As we drove, a large white building complex with red tile roof shifted in and out of the thin white mist that settles in the mountains there. Our tour guide told us nonchalantly that it was Duran Sanatorium, an old hospital where patients with tuberculous were kept in isolation at the turn of the twentieth century. It felt somewhat intimidating seeing the buildings come in and out of view as we drove up the mountain, more so upon hearing that it has long since been abandoned. Less so, once I learned that you can pay 1,200 colons to walk around inside.
The top of Irazu is quite variable for sight seeing. Some days, you can see both the Caribbean and the Pacific, other days it is too foggy and rainy to see even a few feet ahead of you and in the rainy season, it tends toward the latter.
But we were lucky that day and landed somewhere in the middle. While I did not see oceans, I saw endless fields of clouds with mountain peeking through.
San Luis Cloud Forest
A cloud forest is exactly what it sounds like—a forest in the clouds as so high up in the mountains. What this means in practice is that it is misty and wet but not too hot. A lot of the succulents and plants in my apartment are from this region and should be living in this climate, which makes me question how they all haven't died yet, as my room is almost never blanketed with a heavy fog.
The tour guide more or less had a good hand on the English language but would occasionally pepper the conversation with interesting stop words when he did not know the correct English phrase. Dairy farms were milky farms for example. He liked the tourists and did not like the unions—which is a feeling shared by every tour guide that we came across.
We met two Argentines, a man and a woman, who came to San Luis to zipline, at a shared lunch after the cloud forest. I asked if they were married. They quickly corrected me and told me that they were just friends. I have a feeling that they have been asked this before.
Arenal Volcano
The next day, Adam and I went to Arenal Volcano. This is supposed to be the spot for tourism in Costa Rica. You will not find a promotional brochure without this volcano on the front cover.
From San Jose, it is a three hour ride to Arenal. Our shuttle was not comfortable. The seats had this mystical quality of being clean, full of stuffing and yet still unbearably uncomfortable.

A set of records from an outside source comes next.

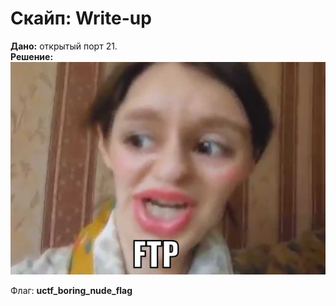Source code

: # Скайп: Write-up

**Дано:** открытый порт 21.  
**Решение:**  
![ftp](images/skype.png)

Флаг: **uctf_boring_nude_flag**
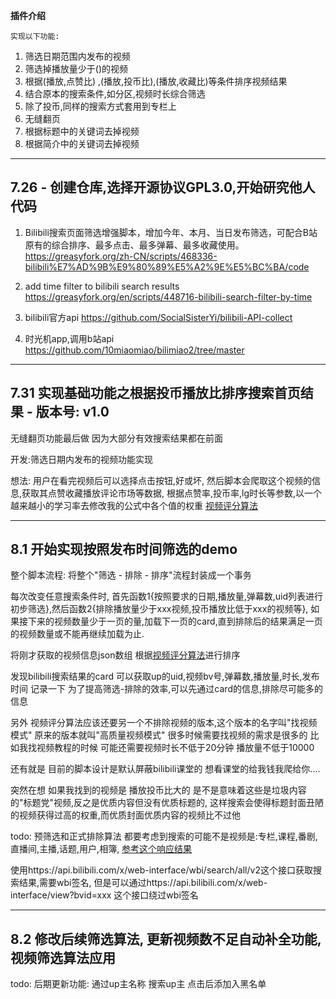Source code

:**插件介绍**

    实现以下功能:
1. 筛选日期范围内发布的视频
2. 筛选掉播放量少于()的视频
3. 根据(播放,点赞比) ,(播放,投币比),(播放,收藏比)等条件排序视频结果 
4. 结合原本的搜索条件,如分区,视频时长综合筛选 
5. 除了投币,同样的搜索方式套用到专栏上
6. 无缝翻页
7. 根据标题中的关键词去掉视频
8. 根据简介中的关键词去掉视频
---
## 7.26 - 创建仓库,选择开源协议GPL3.0,开始研究他人代码
1. Bilibili搜索页面筛选增强脚本，增加今年、本月、当日发布筛选，可配合B站原有的综合排序、最多点击、最多弹幕、最多收藏使用。
https://greasyfork.org/zh-CN/scripts/468336-bilibili%E7%AD%9B%E9%80%89%E5%A2%9E%E5%BC%BA/code 


2. add time filter to bilibili search results
https://greasyfork.org/en/scripts/448716-bilibili-search-filter-by-time


3. bilibili官方api
https://github.com/SocialSisterYi/bilibili-API-collect


4. 时光机app,调用b站api
https://github.com/10miaomiao/bilimiao2/tree/master

---
## 7.31 实现基础功能之**根据投币播放比排序搜索首页结果** - 版本号: v1.0

无缝翻页功能最后做 因为大部分有效搜索结果都在前面

开发:筛选日期内发布的视频功能实现

想法: 用户在看完视频后可以选择点击按钮,好或坏, 
然后脚本会爬取这个视频的信息,获取其点赞收藏播放评论市场等数据,
根据点赞率,投币率,lg时长等参数,以一个越来越小的学习率去修改我的公式中各个值的权重
[视频评分算法](https://github.com/Qonstantine/TemperMonkeyPlugin-BilibiliSearchEnhancement/blob/805/bilibili%E7%AD%9B%E9%80%89%E5%A2%9E%E5%BC%BA%E8%84%9A%E6%9C%AC/%E8%A7%86%E9%A2%91%E8%AF%84%E5%88%86%E7%AE%97%E6%B3%95.md)

---
## 8.1 开始实现按照发布时间筛选的demo

整个脚本流程: 将整个"筛选 - 排除 - 排序"流程封装成一个事务

每次改变任意搜索条件时, 首先函数1{按照要求的日期,播放量,弹幕数,uid列表进行初步筛选},然后函数2{排除播放量少于xxx视频,投币播放比低于xxx的视频等}, 
如果接下来的视频数量少于一页的量,加载下一页的card,直到排除后的结果满足一页的视频数量或不能再继续加载为止.

将刚才获取的视频信息json数组 根据[视频评分算法](https://github.com/Qonstantine/TemperMonkeyPlugin-BilibiliSearchEnhancement/blob/805/bilibili%E7%AD%9B%E9%80%89%E5%A2%9E%E5%BC%BA%E8%84%9A%E6%9C%AC/%E8%A7%86%E9%A2%91%E8%AF%84%E5%88%86%E7%AE%97%E6%B3%95.md)进行排序

发现bilibili搜索结果的card 可以获取up的uid,视频bv号,弹幕数,播放量,时长,发布时间 记录一下
为了提高筛选-排除的效率,可以先通过card的信息,排除尽可能多的信息

另外 视频评分算法应该还要另一个不排除视频的版本,这个版本的名字叫"找视频模式" 原来的版本就叫"高质量视频模式"
很多时候需要找视频的需求是很多的 比如我找视频教程的时候 可能还需要视频时长不低于20分钟 播放量不低于10000

还有就是 目前的脚本设计是默认屏蔽bilibili课堂的 想看课堂的给我钱我爬给你....


突然在想 如果我找到的视频是 播放投币比大的 是不是意味着这些是垃圾内容的"标题党"视频,反之是优质内容但没有优质标题的,
这样搜索会使得标题封面丑陋的视频获得过高的权重,而优质封面优质内容的视频比不过他

todo: 预筛选和正式排除算法 都要考虑到搜索的可能不是视频是:专栏,课程,番剧,直播间,主播,话题,用户,相簿,
[参考这个响应结果](https://github.com/SocialSisterYi/bilibili-API-collect/blob/master/docs/search/search_response.md)

使用https://api.bilibili.com/x/web-interface/wbi/search/all/v2这个接口获取搜索结果,需要wbi签名,
但是可以通过https://api.bilibili.com/x/web-interface/view?bvid=xxx  这个接口绕过wbi签名


---
## 8.2 修改后续筛选算法, 更新视频数不足自动补全功能, 视频筛选算法应用
todo:
后期更新功能: 通过up主名称 搜索up主 点击后添加入黑名单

Before we arrived, the tour guide told us that there are certain things that are out of his control—the animals might not show, the traffic could be bad (a road was closed which had added an hour to the trip), and the weather doesn't always cooperate—especially in the rainy season.
It was in fact the rainy season when we were there, and our guide was mentioning this for a reason. Upon disembarking from the the bus, we hiked up a gentle sloop to take pictures of a volcano obscured completely by a heavy cloud.
In truth, this was fine. There was something inherently funny about a large group of people standing on a platform holding cameras, trying to find the best angle to take a picture of a cloudy sky.
Notice how fully this cloud covers an entire mountain. This was a very impressive cloud. I am fortunate to have a picture with it. We were also given walking sticks to hike up a paved path no more steep than a American driveway.
While we were looking at the clouds, a brilliant blue bird started squawking in a nearby tree. Desperate for a good picture, a small crowd surrounded the tree and gingerly took pictures of the bird, carefully to not disturb it, lest such a wonderful and rare creature flutter away. The tour guide walked over and informed us that we are looking at an "amazing migratory bird—a blue jay."
I got maybe six or seven pictures of the blue jay. That was the height of my ecotourism.